Give back nothing but the number of lines in these entries that contain the word "días".

-- SUPPLIED MATERIAL follows --

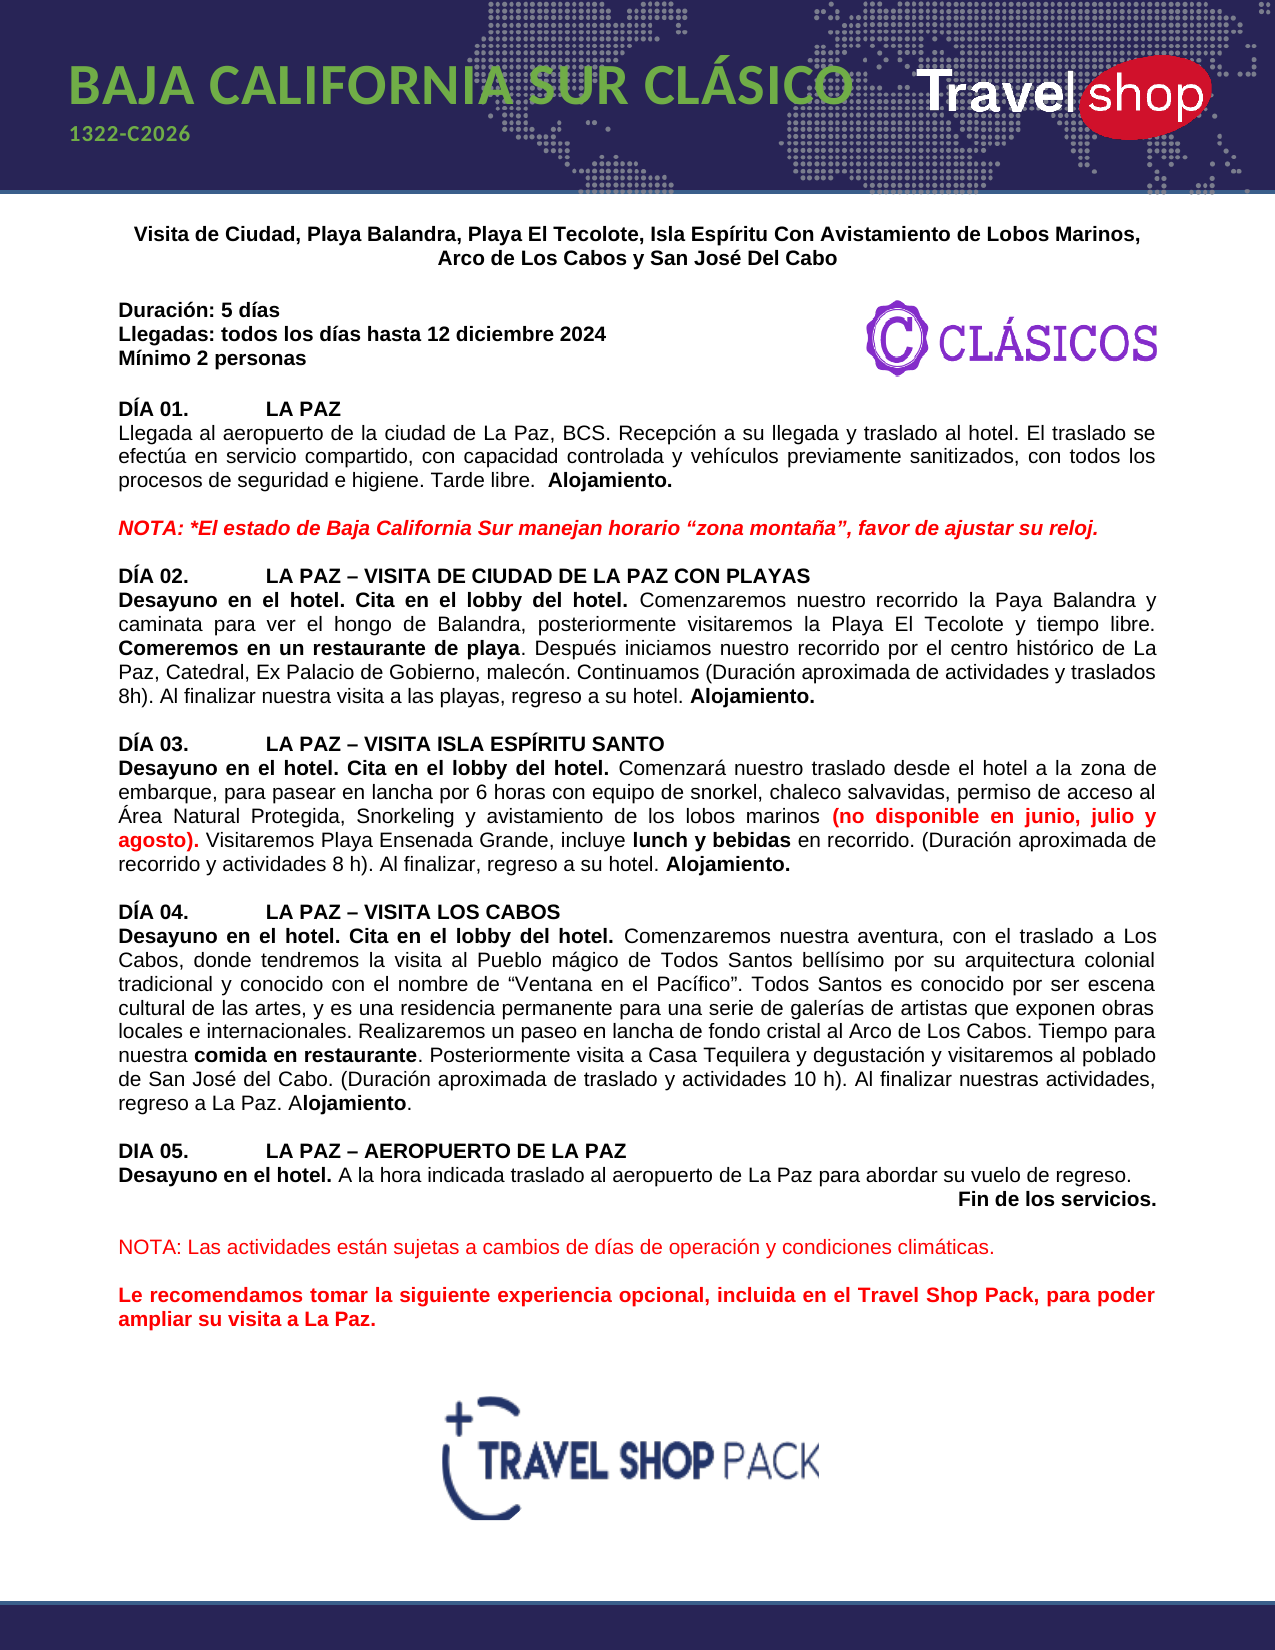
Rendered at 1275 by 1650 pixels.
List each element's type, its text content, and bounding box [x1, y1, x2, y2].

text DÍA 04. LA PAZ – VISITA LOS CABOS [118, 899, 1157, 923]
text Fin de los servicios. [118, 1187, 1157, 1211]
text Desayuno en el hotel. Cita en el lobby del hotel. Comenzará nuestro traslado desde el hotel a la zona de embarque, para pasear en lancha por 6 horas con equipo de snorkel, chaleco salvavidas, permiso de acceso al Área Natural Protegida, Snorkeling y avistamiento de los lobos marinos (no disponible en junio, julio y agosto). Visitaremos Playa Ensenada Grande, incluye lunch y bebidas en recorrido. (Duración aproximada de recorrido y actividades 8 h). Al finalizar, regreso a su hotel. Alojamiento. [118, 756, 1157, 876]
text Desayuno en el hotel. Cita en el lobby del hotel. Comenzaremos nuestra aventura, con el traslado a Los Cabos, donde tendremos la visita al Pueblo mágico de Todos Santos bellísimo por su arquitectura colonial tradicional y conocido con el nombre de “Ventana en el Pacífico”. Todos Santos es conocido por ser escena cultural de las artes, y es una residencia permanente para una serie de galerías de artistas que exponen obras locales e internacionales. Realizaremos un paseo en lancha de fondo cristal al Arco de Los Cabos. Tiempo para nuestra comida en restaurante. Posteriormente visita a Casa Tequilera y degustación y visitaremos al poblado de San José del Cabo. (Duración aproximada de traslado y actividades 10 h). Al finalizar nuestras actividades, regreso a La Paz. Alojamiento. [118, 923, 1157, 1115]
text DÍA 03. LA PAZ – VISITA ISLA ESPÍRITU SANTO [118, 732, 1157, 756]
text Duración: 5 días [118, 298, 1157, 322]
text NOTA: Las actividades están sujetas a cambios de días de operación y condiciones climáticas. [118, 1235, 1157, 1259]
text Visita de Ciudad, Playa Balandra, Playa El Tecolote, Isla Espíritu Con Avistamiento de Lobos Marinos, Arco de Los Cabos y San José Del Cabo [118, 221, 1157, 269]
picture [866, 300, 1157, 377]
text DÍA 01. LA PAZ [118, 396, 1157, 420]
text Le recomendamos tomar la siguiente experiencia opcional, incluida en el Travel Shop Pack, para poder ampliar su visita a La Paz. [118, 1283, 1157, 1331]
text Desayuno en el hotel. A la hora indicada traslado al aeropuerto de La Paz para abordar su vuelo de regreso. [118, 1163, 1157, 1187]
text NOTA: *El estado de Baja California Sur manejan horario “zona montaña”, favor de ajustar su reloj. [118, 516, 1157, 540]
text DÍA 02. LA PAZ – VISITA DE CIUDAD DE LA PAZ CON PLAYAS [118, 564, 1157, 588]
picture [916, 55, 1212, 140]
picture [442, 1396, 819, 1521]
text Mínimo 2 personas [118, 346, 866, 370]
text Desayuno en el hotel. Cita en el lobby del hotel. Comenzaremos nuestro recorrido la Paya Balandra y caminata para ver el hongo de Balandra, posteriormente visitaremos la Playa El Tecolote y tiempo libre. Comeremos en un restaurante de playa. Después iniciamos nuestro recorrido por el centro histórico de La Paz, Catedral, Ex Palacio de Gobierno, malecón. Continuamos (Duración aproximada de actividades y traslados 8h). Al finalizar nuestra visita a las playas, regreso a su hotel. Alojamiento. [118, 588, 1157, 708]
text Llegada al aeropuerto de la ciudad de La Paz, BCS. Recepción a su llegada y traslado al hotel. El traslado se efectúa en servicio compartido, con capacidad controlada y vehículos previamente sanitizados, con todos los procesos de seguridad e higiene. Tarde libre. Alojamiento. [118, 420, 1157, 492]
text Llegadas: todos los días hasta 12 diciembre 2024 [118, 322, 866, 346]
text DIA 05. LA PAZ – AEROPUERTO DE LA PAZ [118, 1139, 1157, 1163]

-- SUPPLIED MATERIAL concluded --

■ THE ANSWER
3